Produtos agropecuários

Outra novidade do PL é a inclusão dos produtos agrícolas e pecuários nas novas regras. O texto especifica que o royalty será devido sobre a comercialização do material reprodutivo (no caso de acesso a patrimônio genético) ou do conhecimento tradicional associado (para atividades agrícolas).

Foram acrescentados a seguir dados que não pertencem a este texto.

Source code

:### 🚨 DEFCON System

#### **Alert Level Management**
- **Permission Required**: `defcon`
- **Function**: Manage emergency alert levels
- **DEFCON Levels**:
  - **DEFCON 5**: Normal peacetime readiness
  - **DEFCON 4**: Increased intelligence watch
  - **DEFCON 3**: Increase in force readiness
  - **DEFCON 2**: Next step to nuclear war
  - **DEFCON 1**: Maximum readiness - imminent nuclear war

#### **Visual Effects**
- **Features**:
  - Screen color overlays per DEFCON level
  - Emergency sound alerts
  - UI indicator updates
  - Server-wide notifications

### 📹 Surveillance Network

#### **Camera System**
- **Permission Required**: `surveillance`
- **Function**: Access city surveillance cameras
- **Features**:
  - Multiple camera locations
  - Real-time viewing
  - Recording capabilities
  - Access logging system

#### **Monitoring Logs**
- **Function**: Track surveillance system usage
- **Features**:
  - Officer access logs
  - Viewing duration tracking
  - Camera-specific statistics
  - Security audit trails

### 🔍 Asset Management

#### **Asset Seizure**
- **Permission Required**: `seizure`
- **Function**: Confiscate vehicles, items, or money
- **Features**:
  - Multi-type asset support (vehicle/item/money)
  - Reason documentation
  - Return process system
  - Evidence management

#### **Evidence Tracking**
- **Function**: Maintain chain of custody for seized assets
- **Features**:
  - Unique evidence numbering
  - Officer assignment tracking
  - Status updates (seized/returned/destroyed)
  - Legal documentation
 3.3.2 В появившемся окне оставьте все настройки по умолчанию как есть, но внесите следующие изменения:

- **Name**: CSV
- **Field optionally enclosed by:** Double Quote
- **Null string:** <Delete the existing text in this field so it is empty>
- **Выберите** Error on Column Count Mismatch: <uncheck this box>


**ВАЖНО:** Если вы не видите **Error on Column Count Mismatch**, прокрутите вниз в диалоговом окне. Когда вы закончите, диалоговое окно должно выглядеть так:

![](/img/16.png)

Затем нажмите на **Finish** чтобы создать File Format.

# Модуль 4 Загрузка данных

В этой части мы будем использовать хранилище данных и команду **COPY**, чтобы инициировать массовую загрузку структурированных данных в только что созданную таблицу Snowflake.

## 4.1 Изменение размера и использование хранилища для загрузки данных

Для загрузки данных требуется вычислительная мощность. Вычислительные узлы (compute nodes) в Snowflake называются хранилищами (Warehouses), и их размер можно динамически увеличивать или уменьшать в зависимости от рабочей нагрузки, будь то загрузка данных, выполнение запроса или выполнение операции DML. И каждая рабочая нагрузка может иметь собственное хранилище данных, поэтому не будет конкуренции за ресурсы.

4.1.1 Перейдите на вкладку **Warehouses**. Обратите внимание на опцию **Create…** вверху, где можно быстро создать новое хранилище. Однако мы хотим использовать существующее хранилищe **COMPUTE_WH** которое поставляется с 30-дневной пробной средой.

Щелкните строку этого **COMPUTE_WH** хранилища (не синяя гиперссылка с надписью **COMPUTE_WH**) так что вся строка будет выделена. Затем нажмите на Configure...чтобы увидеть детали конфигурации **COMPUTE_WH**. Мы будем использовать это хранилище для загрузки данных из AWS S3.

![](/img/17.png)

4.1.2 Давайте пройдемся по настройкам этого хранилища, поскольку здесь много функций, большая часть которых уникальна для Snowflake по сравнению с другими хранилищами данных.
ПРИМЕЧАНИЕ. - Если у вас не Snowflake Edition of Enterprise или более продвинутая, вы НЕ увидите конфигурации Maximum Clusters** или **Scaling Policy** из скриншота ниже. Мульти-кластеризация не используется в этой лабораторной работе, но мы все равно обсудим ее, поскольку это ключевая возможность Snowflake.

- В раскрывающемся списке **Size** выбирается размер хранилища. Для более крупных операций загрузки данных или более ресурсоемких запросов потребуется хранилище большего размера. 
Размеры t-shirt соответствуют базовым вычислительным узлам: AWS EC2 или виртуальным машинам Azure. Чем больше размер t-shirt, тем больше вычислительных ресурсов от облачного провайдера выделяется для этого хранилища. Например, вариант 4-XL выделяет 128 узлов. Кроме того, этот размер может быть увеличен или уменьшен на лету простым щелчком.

No entanto, será isenta do pagamento de royalty a exploração econômica de produto acabado ou material reprodutivo quando se tratar de espécies introduzidas no território nacional pela ação humana (soja, gado, cana-de-açúcar, por exemplo). A exceção é a variedade tradicional local ou crioula – aquela tipicamente cultivada pelas comunidades tradicionais e diferente dos cultivares comerciais.

Reformulação do CGen

Para tentar assegurar maior representatividade da sociedade civil, o relator Alceu Moreira propôs a reformulação do CGen, dividindo sua composição entre órgãos federais (com 60% dos membros), os setores empresarial e acadêmico, e populações indígenas, comunidades tradicionais e agricultores tradicionais (com 40% paritários entre empresas, academia e populações tradicionais). Moreira indicou ainda a criação, pelo Conselho, de câmaras temáticas e setoriais para subsidiar as decisões do Plenário.

Próximos passos

A ABIFINA continuará debatendo e atuando para a aprovação do PL 7.735/2014 no Senado, considerando a alta importância do novo marco legal para a indústria brasileira. O objetivo é solucionar a impossibilidade de as empresas cumprirem as regras atuais, o que as faz desistir de incorporar produtos da biodiversidade brasileira em suas linhas de pesquisa ou substituir extratos e substâncias nativas por similares sintéticos ou até plantas de outros países.